The General Rules adhere to a problem-oriented approach, insist on source control, optimize the conditions for food business licensing to meet the needs of reform and development, scientifically set the threshold for licensing access, strengthen risk level prevention and control, and promote high-quality industry development with a high level of safety.

The main revisions include the following:

  • Strict licensing review requirements in key areas. Emphasizing strict licensing review requirements for canteens in schools, childcare institutions, and other centralized dining units. Further tightening the licensing review requirements for contracted canteen operations in terms of obtaining licenses at the location of the canteen, risk prevention and control capabilities, cross-provincial operations, personnel, systems, among others.

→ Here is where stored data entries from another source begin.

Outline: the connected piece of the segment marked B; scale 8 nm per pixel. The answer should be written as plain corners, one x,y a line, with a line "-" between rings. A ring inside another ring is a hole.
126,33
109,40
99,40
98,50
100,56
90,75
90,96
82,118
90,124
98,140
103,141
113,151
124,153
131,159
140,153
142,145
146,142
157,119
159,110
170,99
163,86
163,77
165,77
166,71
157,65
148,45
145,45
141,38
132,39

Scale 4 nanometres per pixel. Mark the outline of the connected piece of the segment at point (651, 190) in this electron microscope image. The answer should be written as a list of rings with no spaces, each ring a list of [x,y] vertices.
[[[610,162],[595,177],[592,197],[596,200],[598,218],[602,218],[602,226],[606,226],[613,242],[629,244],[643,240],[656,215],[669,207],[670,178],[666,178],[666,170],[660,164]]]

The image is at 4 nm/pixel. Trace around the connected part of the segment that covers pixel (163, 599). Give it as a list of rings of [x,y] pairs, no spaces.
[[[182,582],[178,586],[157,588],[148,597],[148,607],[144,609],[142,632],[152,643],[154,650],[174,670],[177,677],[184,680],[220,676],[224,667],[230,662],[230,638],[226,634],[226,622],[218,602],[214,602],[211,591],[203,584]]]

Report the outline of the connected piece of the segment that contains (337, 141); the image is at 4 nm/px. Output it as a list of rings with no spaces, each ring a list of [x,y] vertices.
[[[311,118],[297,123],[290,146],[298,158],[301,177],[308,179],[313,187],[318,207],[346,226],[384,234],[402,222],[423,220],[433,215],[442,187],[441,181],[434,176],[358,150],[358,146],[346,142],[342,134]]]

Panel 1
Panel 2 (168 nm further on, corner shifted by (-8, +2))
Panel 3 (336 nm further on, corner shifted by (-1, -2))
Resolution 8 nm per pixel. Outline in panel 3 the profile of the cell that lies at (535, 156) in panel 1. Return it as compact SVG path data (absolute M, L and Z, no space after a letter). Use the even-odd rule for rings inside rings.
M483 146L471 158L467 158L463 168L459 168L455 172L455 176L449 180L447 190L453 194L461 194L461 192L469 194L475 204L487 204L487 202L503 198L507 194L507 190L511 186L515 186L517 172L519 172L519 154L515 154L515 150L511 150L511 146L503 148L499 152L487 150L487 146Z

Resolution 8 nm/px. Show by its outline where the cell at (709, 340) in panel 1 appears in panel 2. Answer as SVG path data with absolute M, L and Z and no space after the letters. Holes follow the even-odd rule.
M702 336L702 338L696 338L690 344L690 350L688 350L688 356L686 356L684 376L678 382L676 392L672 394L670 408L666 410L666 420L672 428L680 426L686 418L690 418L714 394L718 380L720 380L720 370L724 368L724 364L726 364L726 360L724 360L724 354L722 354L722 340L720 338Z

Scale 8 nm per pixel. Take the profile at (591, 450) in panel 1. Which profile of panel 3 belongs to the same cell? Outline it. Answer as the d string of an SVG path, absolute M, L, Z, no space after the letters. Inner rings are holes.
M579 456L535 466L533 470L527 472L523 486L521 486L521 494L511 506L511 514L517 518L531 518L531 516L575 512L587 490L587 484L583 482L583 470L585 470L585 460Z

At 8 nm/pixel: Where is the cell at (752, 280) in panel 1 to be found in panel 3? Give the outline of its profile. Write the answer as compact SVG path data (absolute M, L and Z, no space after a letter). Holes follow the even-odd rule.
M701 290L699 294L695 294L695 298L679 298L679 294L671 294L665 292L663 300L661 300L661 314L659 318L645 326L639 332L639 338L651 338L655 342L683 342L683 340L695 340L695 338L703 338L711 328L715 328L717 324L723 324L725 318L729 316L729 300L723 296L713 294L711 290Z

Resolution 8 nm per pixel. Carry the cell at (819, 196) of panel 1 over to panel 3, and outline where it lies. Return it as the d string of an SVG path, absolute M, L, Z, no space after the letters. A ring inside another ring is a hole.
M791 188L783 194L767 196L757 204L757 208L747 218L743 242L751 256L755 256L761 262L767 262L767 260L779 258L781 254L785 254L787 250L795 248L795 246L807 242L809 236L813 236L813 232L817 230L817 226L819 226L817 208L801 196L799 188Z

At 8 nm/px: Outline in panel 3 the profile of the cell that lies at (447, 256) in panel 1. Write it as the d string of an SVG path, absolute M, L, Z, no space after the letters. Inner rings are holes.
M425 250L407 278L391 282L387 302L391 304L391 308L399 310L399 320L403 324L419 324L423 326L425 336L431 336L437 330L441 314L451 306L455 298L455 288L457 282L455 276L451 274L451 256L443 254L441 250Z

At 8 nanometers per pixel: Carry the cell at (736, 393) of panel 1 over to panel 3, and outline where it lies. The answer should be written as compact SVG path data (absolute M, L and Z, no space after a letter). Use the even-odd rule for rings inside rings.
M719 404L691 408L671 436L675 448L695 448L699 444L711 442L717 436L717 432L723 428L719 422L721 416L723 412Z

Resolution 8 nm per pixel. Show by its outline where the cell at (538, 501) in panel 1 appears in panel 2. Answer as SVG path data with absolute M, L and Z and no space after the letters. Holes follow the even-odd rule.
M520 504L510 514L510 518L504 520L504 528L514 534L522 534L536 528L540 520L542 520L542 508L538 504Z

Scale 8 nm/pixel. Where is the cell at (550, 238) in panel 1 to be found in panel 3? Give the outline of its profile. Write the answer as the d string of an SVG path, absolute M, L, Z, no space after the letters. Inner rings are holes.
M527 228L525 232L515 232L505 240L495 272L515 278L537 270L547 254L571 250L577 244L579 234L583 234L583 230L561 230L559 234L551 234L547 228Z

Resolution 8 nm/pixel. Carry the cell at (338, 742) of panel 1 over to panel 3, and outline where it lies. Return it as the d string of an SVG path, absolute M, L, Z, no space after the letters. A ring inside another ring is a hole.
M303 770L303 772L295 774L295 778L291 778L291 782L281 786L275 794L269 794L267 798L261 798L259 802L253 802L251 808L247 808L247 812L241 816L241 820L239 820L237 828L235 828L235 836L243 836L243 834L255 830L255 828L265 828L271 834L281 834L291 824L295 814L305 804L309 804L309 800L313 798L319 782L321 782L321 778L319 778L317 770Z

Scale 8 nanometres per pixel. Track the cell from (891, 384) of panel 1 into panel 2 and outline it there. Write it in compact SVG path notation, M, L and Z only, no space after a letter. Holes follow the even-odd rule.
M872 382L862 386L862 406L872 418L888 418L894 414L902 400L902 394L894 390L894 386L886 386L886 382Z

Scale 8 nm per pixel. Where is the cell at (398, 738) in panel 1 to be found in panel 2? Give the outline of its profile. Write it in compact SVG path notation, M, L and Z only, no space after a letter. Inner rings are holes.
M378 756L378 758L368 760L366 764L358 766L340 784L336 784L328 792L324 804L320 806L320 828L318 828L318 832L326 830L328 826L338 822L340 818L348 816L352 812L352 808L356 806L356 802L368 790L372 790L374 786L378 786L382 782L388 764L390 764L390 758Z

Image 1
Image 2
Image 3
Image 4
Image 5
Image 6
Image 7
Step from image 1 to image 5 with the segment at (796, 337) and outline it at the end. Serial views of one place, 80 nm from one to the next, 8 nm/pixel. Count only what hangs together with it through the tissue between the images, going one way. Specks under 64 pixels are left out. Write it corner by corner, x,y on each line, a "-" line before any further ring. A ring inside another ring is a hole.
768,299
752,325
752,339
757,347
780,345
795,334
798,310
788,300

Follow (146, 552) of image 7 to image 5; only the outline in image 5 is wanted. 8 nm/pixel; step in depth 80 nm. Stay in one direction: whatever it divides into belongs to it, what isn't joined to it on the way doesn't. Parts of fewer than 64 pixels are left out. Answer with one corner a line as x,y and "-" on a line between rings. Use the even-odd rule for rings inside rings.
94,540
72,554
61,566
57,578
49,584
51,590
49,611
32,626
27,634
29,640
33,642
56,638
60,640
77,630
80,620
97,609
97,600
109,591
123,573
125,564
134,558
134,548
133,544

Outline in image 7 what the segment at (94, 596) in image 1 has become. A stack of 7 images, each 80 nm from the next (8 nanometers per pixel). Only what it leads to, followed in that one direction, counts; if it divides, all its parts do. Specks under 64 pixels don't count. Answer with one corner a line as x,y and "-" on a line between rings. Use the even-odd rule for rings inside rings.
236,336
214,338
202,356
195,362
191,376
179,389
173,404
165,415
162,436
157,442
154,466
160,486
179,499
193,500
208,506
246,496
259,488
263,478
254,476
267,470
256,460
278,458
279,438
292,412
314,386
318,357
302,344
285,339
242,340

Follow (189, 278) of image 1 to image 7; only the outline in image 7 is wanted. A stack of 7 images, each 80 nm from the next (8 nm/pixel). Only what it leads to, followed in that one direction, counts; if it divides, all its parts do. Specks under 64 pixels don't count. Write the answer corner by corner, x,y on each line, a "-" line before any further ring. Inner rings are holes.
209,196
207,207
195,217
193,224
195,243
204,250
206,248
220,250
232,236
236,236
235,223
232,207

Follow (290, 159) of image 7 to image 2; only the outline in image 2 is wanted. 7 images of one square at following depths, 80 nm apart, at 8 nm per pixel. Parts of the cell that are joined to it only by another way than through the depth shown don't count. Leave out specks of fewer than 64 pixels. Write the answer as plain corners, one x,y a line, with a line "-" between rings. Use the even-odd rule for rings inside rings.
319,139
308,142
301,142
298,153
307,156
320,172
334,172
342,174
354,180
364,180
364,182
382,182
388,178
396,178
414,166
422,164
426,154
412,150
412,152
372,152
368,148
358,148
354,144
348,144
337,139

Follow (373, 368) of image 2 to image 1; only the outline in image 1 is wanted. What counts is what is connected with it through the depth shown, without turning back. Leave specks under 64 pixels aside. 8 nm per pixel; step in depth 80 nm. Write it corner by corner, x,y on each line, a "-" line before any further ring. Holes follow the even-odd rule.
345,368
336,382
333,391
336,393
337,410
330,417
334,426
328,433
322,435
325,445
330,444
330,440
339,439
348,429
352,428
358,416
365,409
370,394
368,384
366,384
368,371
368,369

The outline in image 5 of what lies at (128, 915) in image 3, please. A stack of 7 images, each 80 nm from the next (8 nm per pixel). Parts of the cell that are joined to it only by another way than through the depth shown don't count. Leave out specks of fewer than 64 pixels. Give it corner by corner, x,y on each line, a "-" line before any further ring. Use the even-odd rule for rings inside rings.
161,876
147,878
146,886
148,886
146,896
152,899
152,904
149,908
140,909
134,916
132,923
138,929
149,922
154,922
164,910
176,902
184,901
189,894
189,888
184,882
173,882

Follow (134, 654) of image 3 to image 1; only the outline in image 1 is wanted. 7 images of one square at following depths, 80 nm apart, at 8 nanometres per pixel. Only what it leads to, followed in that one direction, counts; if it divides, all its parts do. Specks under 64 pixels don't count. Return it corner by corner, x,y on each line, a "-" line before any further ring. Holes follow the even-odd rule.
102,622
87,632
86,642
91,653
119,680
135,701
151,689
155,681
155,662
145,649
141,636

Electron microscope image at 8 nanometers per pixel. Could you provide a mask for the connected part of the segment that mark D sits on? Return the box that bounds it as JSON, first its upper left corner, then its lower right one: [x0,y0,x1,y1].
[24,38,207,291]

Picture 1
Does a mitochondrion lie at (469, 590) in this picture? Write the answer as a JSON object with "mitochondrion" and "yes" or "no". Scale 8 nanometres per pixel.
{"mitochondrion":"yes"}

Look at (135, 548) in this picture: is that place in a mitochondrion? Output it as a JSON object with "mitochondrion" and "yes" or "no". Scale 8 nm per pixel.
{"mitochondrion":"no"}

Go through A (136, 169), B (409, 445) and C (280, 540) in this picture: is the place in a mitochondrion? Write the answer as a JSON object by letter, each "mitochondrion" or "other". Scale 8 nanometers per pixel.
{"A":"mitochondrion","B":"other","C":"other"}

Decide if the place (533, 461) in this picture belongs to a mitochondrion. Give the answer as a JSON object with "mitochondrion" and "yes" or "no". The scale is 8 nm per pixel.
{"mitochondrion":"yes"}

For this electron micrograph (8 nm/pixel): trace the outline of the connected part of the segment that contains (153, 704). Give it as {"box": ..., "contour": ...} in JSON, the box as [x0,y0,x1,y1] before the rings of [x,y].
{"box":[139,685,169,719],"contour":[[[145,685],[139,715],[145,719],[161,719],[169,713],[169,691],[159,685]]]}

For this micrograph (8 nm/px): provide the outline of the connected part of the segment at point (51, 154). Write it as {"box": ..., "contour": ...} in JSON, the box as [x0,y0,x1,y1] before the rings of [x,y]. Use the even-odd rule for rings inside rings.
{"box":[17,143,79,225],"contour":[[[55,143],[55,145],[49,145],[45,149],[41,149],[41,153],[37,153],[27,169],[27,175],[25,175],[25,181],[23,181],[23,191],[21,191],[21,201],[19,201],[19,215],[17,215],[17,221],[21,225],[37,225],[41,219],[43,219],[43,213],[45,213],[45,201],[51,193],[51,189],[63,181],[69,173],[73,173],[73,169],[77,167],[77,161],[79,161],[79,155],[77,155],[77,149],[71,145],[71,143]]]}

  • Optimize food business licensing requirements. Based on the newly revised Administrative Measures on Food Business Licensing and Filing, the General Rules specifies the circumstances for setting up special rooms or dedicated operation areas in the duplicate of the food business license, creating a business environment that is convenient for the people and beneficial to enterprises.
  • Add licensing review requirements for emerging business models. For emerging business models such as food business chain enterprise headquarters and food vending through automatic equipment, the focus is on licensing review requirements from aspects such as organizational structure, personnel, and systems. It clarifies the food safety management responsibilities of catering service management companies for their branches, subsidiaries, and other enterprises under absolute control, and the headquarters of food business chains for their central kitchens, distribution centers, stores, etc., promoting the healthy development of emerging industries while ensuring food safety.
  • Strengthen entity principal responsibility. Integrating requirements related to personnel systems, “three preventions”facilities, temperature control, etc., from current laws, regulations, departmental rules, and national food safety standards into the licensing review conditions, making it consistent with current legal and regulatory standards, and further consolidating the main responsibility of enterprises.